Adding Pagefind to an Eleventy site

Posted Dec 6, 2023

I just added Pagefind search to this site. Although it only just got bumped to stable, Pagefind is an elegant tool that solves a specific problem very well: adding search to static sites. It even comes with a decent default UI component.

This is a quick note on how to integrate it into an Eleventy site. There are already some posts on the subject but they all boil down to npx the Pagefind CLI in the eleventy.after build event. The CLI is fine if the site is large enough that indexing during development is annoying, but at that point it’s simpler to just run it with a package.json script. For 95% of sites, we can do better.

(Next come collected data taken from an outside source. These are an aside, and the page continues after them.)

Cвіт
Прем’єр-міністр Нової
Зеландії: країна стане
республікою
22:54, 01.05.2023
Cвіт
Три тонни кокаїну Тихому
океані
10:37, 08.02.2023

We’re still going to use the eleventy.after event, but we’re going to use the actual Pagefind Node.js API instead of executing shell commands. Pagefind needs to be imported asynchronously as it’s not a CommonJS module, but that’s really the only quirk you have to get past. Eleventy 3.0 will support ESM, so in turn you’ll be able to import it with regular import statements.

const path = require("path");

eleventyConfig.on("eleventy.after", async function ({ dir }) {
  const inputPath = dir.output;
  const outputPath = path.join(dir.output, "pagefind");

  console.log("Creating Pagefind index of %s", inputPath);

  const pagefind = await import("pagefind");
  const { index } = await pagefind.createIndex();
  const { page_count } = await index.addDirectory({ path: inputPath });
  await index.writeFiles({ outputPath });

  console.log(
    "Created Pagefind index of %i pages in %s",
    page_count,
    outputPath
  );
});

The API uses mostly the same defaults as the CLI so little configuration is needed. In this example we’re just indexing a directory of HTML files, but integrating Pagefind like this allows advanced usage as well. You could, for instance, customize file indexing on the fly using a linter, or index arbitrary data with custom records. Here’s an example that combines these to index specific parts of XML templates.

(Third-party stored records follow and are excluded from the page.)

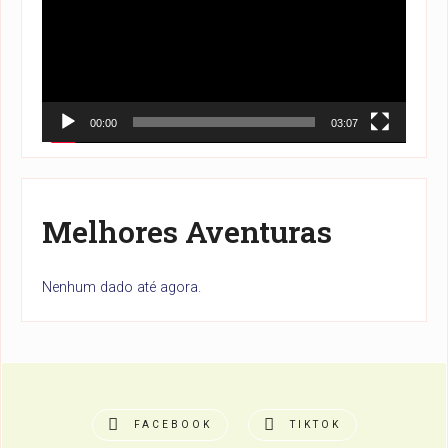
00:00
03:07
Melhores Aventuras
Nenhum dado até agora.
FACEBOOK
TIKTOK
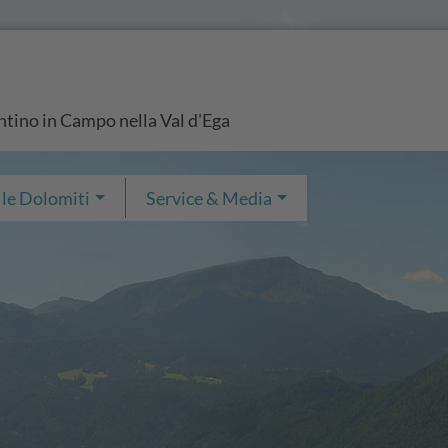
entino in Campo nella Val d'Ega
 le Dolomiti
Service & Media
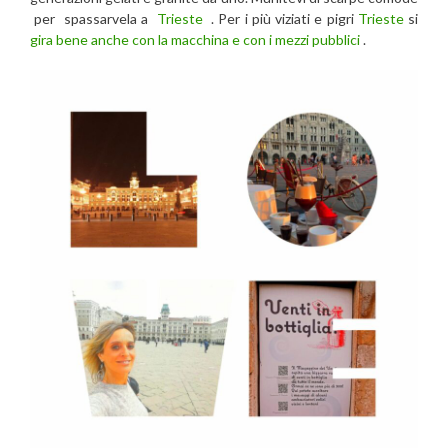
per spassarvela a
Trieste
. Per i più viziati e pigri
Trieste
si
gira bene anche con la macchina e con i mezzi pubblici
.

const path = require("path");

let index;

eleventyConfig.on("eleventy.before", async function () {
  const pagefind = await import("pagefind");
  index = (await pagefind.createIndex()).index;
});

eleventyConfig.addLinter("index-content", async function (content) {
  if (this.outputPath?.endsWith(".xml")) {
    await index.addCustomRecord({
      url: this.page.url,
      content: getSearchableText(content), // Some assembly required
      language: "en",
      meta: { title: getTitle(content) },
    });
  }
});

eleventyConfig.on("eleventy.after", async function ({ dir }) {
  const outputPath = path.join(dir.output, "pagefind");
  await index.writeFiles({ outputPath });
});

Then it’s just a matter of adding the default UI somewhere and everything will just work™ when building the site – even in --serve mode.